In truth, the idea that Instagram could ever be grounded in authenticity was unrealistic in itself. In 2019 The Atlantic reported that “the Instagram Aesthetic Is Over”; arguing we’d grown tired of the glossy pics of coffee and selfies in front of millennial pink backdrops showcasing a care-free lifestyle, instead embracing ad-hoc posts that are more true to life. In 2020 we started to embrace the “photodump” — a carousel of unrelated, often-unedited pictures slapped onto our feeds as an insight into our unfiltered lives.

But even the posts we seemingly throw onto the feed with little thought (or indeed the ones with deep personal captions bearing our soul) are things we specifically want to be made public, and as a result can never be a genuine insight into someone’s life. Unlike TikTok or Twitter — which foster a more reactive, spur-of-the-moment culture that responds to current trends and discourse — the Instagram grid is about sharing curated memories, and thus, by its very nature, can never be authentic. It’s as put together as our outfit choices and just as un-objective in what it says about us. Perhaps then, we should stop treating it like it is?   
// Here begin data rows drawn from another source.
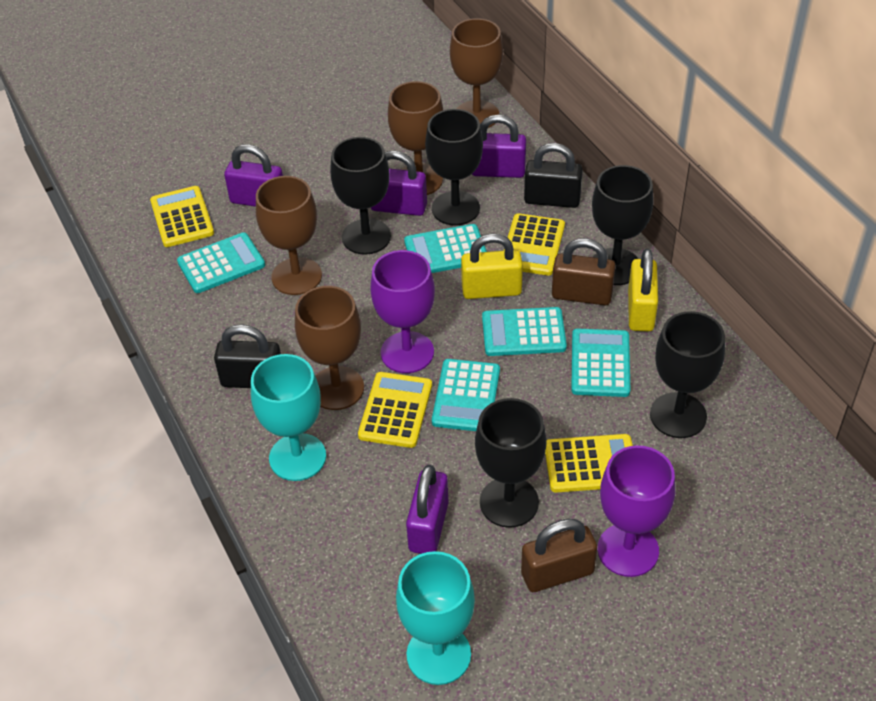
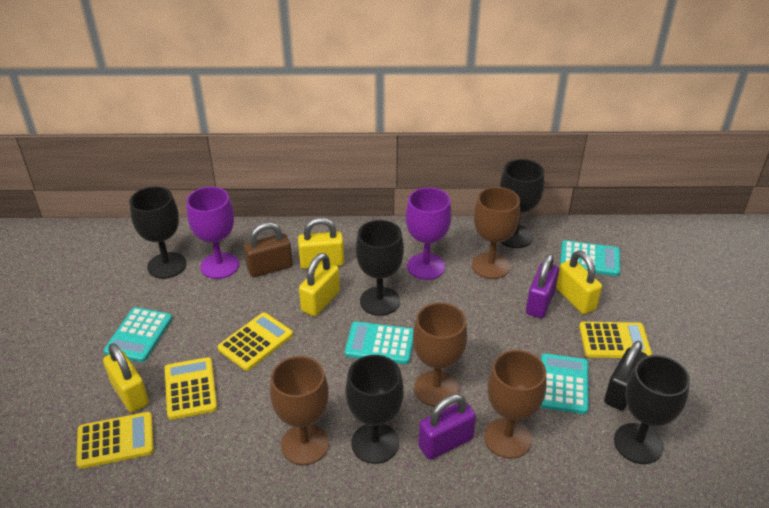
black padlock: [214,324,281,388] [524,143,583,208] = 2 -> [604,341,647,410] = 1
brown padlock: [521,519,597,592] [552,238,616,305] = 2 -> [244,222,293,277] = 1
purple padlock: [224,144,283,207] [371,151,427,216] [406,465,449,554] [472,115,526,178] = 4 -> [418,394,476,460] [526,254,559,318] = 2
turquoise calculator: [177,232,265,293] [404,224,487,273] [432,359,500,431] [482,307,567,356] [571,329,631,397] = 5 -> [104,307,172,362] [345,322,413,364] [540,354,589,414] [560,240,620,276] = 4
turquoise goblet: [251,354,326,481] [396,551,475,685] = 2 -> none = 0
yellow padlock: [461,233,523,299] [628,249,658,332] = 2 -> [103,343,149,413] [298,218,344,269] [299,253,340,316] [556,251,602,314] = 4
As many studies have found, the way we currently use Instagram feeds into a comparison culture that is having a negative effect on our mental health. We see the way other people’s lives play out in the videos, stories and feed pics (often a collection of their happiest moments) and ask why our own lives aren’t quite so busy or exciting. Though it’s unlikely Instagram is testing the feature to combat this behaviour — a series of leaks to The Wall Street Journal found the platform knows it's toxic but hasn’t made any meaningful change for the better — the option to curate your grid could go some way to dismantle this illusion that our profiles are like a diary. We’re more likely to view the profile as an aestheticised space and not a timeline, and perhaps less likely to see it as being representative of the user’s life. 

Obviously there are elements of fakeness on the platform — retouching and photoshopping bodies to set or fit a beauty standard — that need to and should be called out, but perhaps it's time we stop treating curation on social media as a bad thing? The idea of true authenticity is in itself a vague standard almost impossible to achieve on a platform like Instagram, so maybe it's time we go the other way and take social media aestheticisation to the extreme. Let’s embrace a hyper-curated, yassified digital presence so far removed from reality it can’t be compared to it. Instead, return to those 2013 days when Selena Gomez would put an Instagram filter on top of an already Snapchat-filtered photo, giving everything a weird purple haze. Or when Kim Kardashian would put a black border around everything as if she shot it on a retro camera and not the iPhone 5S. Yes, it was fake but everybody knew it.